Myth: He can have a big group visit whenever I want to bring people.
Reality: Visits are capped and scheduled, with specific limits. Minnesota facilities limit how many people can be on a visitor list and how many can visit at once, commonly a list of around twenty approved visitors with a maximum of roughly four to six people per visit depending on the facility and visit type. Visits run on the facility's schedule for a limited time per session. There are provisions for people traveling long distances, such as extended visits for those driving a long way, with prior approval. So coordinate with other family members, know the per visit limit, and arrange any long distance accommodation in advance rather than assuming you can bring a crowd.
Myth: I can hand him cash or send money any way I want.
Reality: Money goes through approved channels, never cash handed over at a visit. Minnesota routes deposits to a person's account through approved electronic vendors, by money order or check sent with the full name and identification number, or in some cases a wire service, and visitors may be able to deposit at the facility office.
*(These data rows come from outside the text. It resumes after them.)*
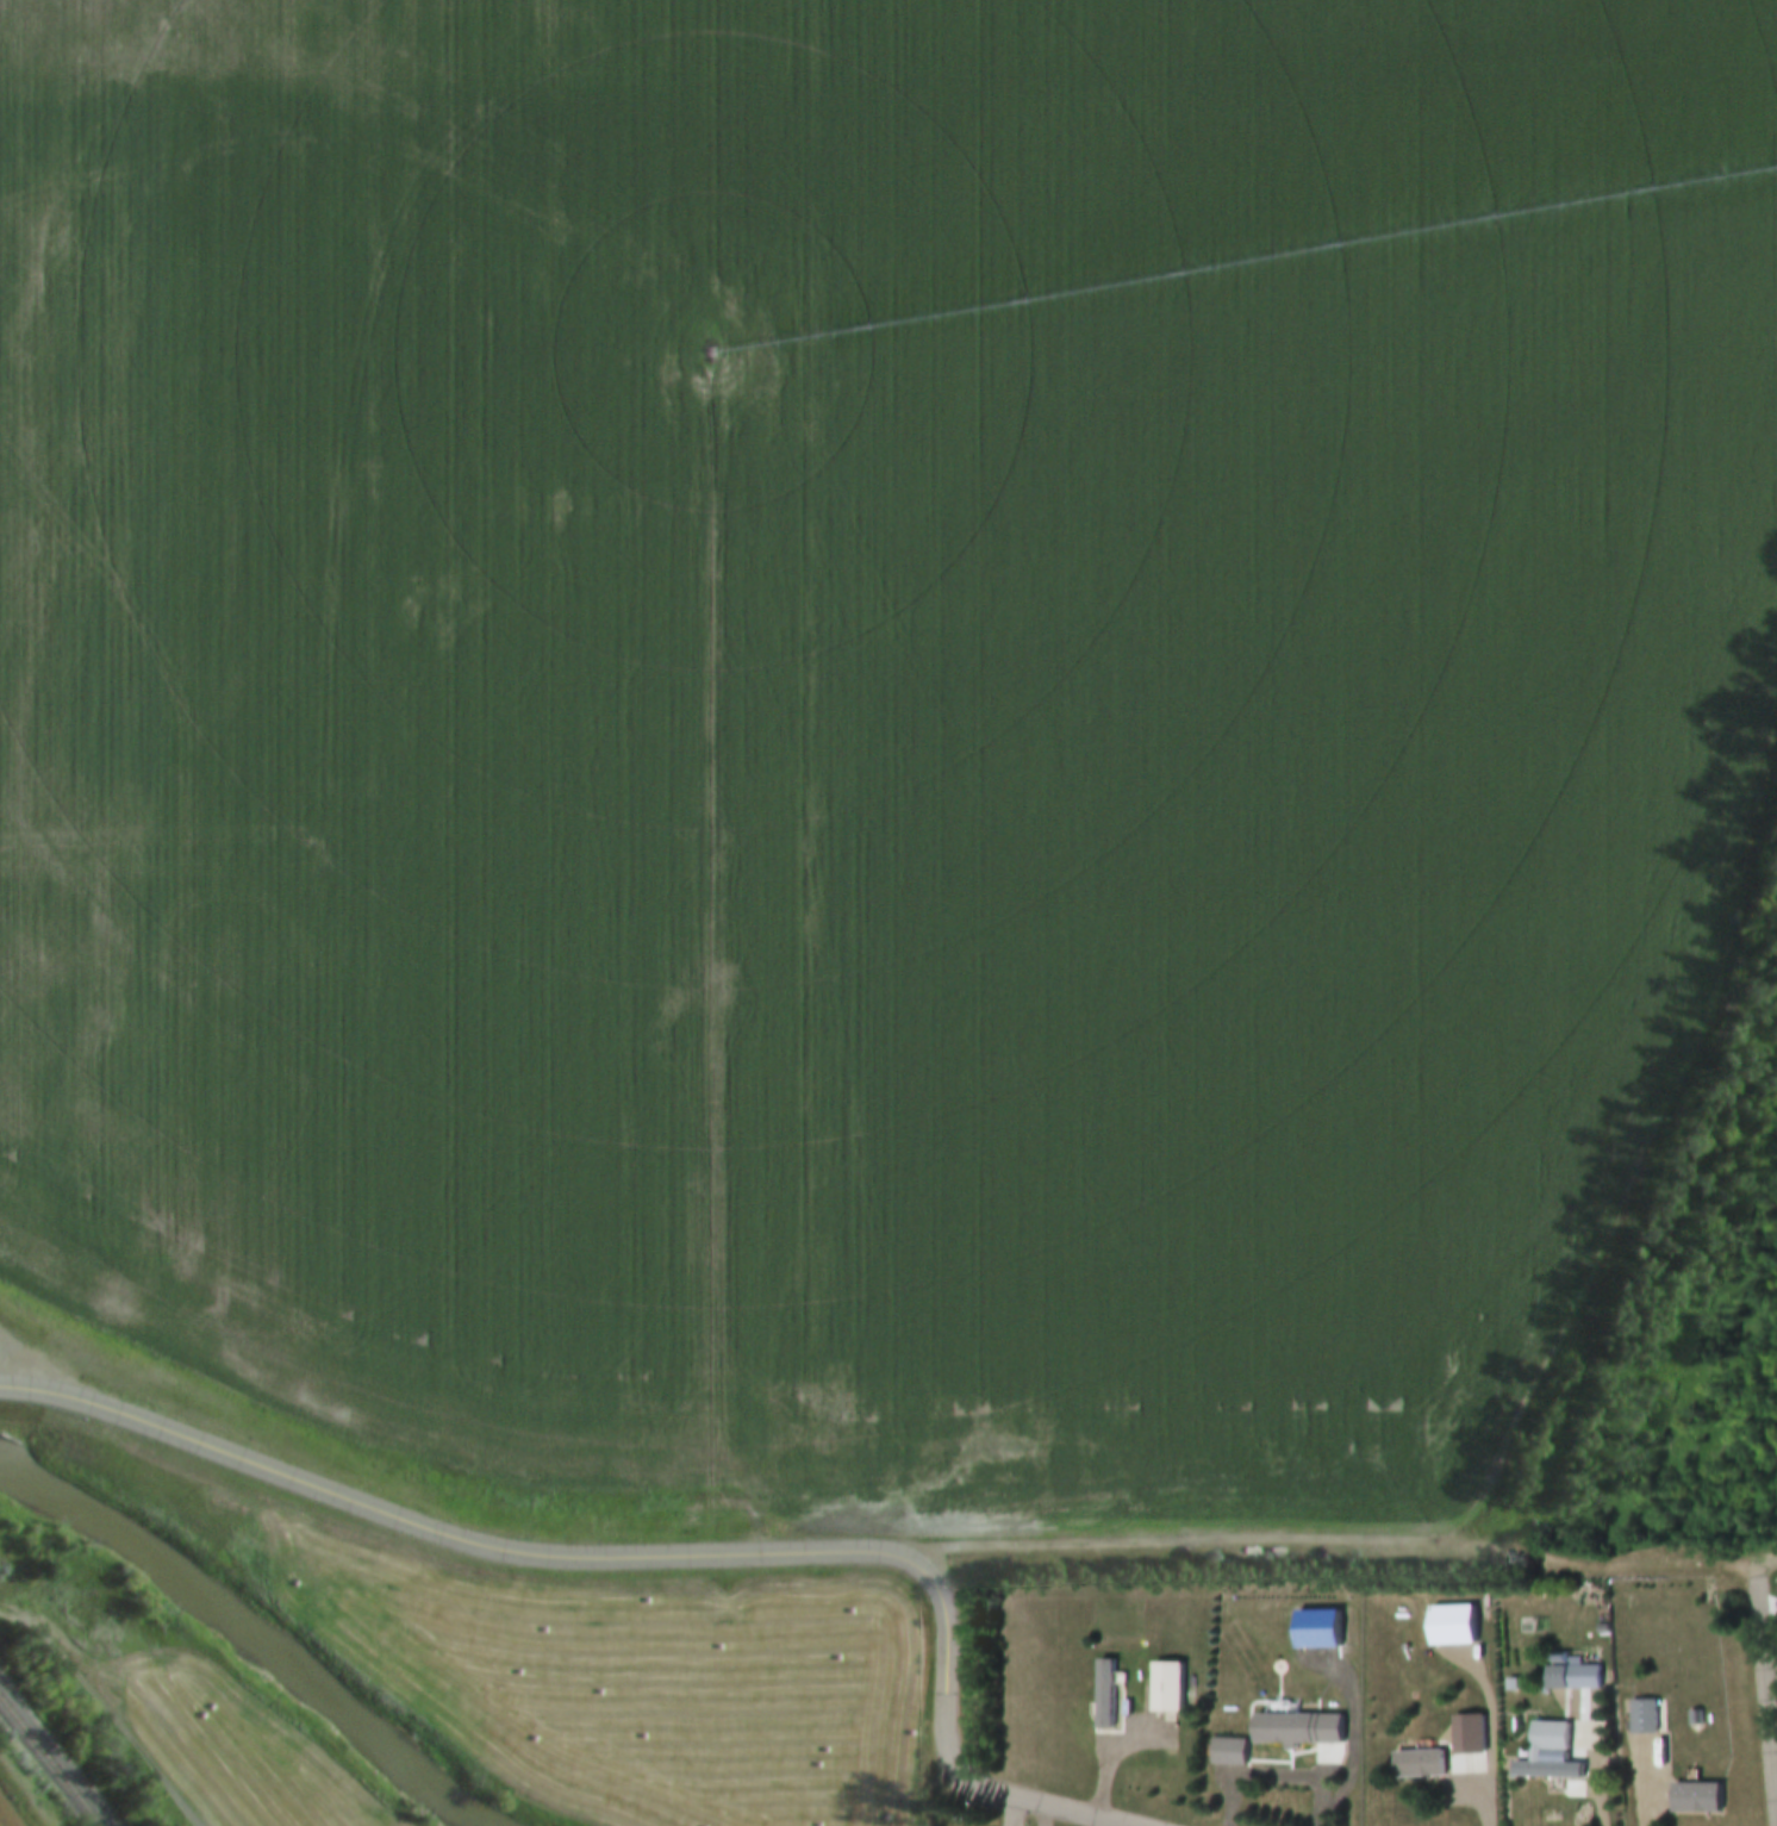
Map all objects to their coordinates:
road: (5, 1380)
road: (437, 1538)
road: (1768, 1653)
building: (1583, 1679)
building: (1167, 1690)
building: (1643, 1719)
building: (1468, 1737)
building: (1269, 1749)
road: (936, 1750)
building: (1228, 1754)
railway: (54, 1758)
road: (1594, 1764)
building: (1419, 1766)
building: (1548, 1772)
road: (1647, 1784)
road: (1485, 1798)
You cannot simply pass cash to your person during a visit. Phone calls run through the department's phone vendor, with an account set up and the number approved. So use the official deposit methods, label everything with the full name and identification number, and set up the phone account properly rather than assuming you can hand over money or cash.
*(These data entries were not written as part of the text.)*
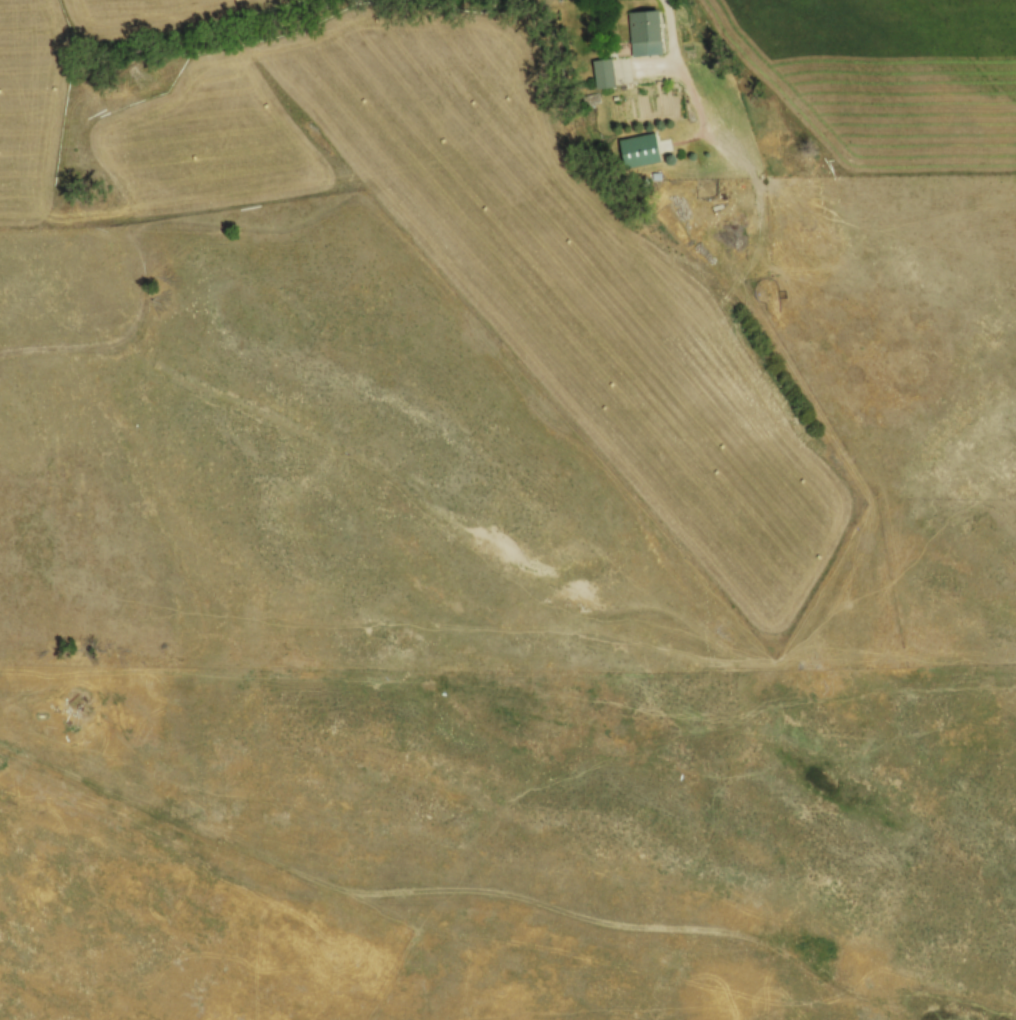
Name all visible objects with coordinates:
road: (671, 18)
building: (644, 32)
building: (602, 72)
building: (638, 149)

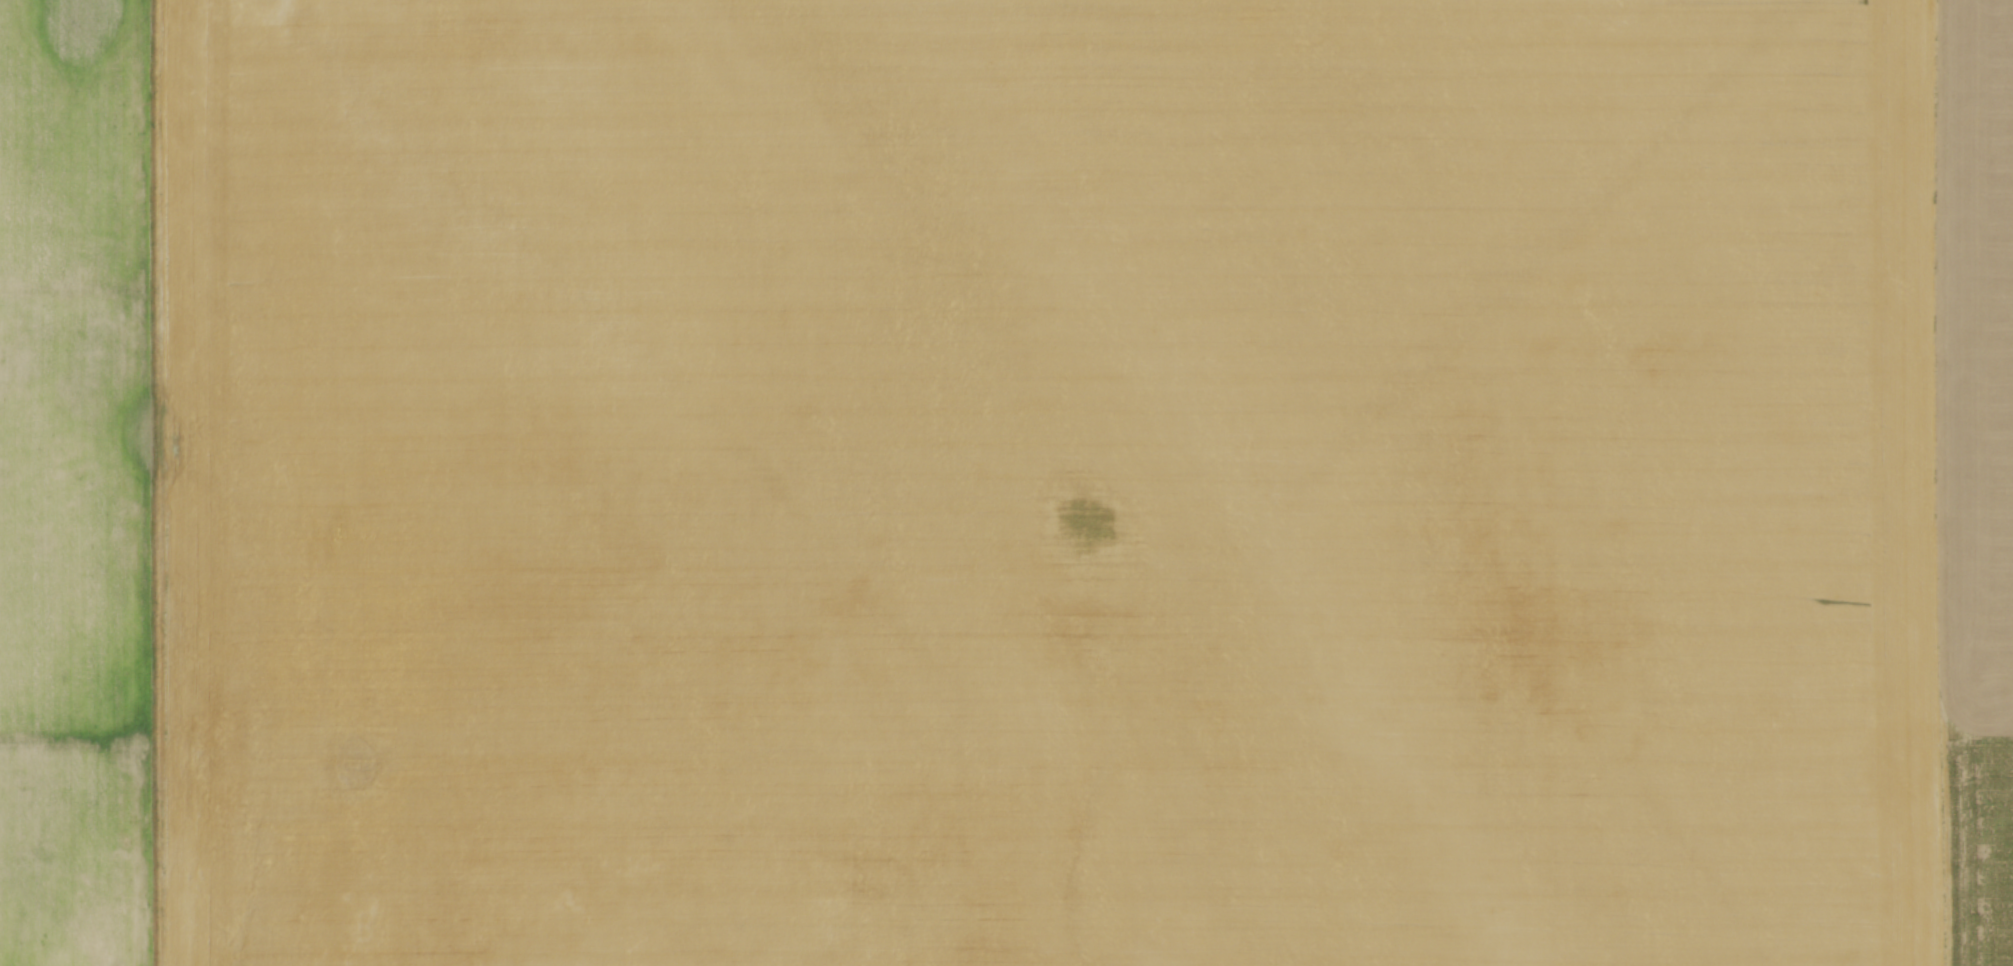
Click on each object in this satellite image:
crop: (1006, 483)
road: (1937, 483)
Myth: He will get the actual letters and photos I mail him.
Reality: Possibly not the originals. Minnesota screens all incoming mail for contraband, and like a growing number of systems, some facilities may route mail through a process that delivers a scanned or photocopied version rather than the original letter or photo. Packages generally cannot be shipped from home and need prior approval or must come through approved vendors. So before mailing a keepsake, check the current mail rules for your person's specific facility, address everything with the full name and identification number, and understand that what reaches his hands may be a copy of what you sent rather than the original you mailed.
The bottom line
Minnesota is defined by determinate sentencing and the two thirds prison, one third supervised release structure. There is no parole board for the vast majority of sentences, the pronounced sentence is fixed, good behavior protects the expected two thirds release rather than beating it, and misconduct can push actual time served higher. A newer earned incentive release approach can shorten time for eligible people who complete individualized programming, but it is targeted, not universal. Supervised release is the final third of the sentence under supervision, with revocation as a real risk. The smartest moves for a family are to understand the two thirds and one third split, to support good conduct and any qualifying programming, to plan for supervised release conditions, and to complete the electronic visitor application early given the long processing time. This is general information, not legal advice. For a specific sentence, release, or supervision question, the department or an attorney is the right authority.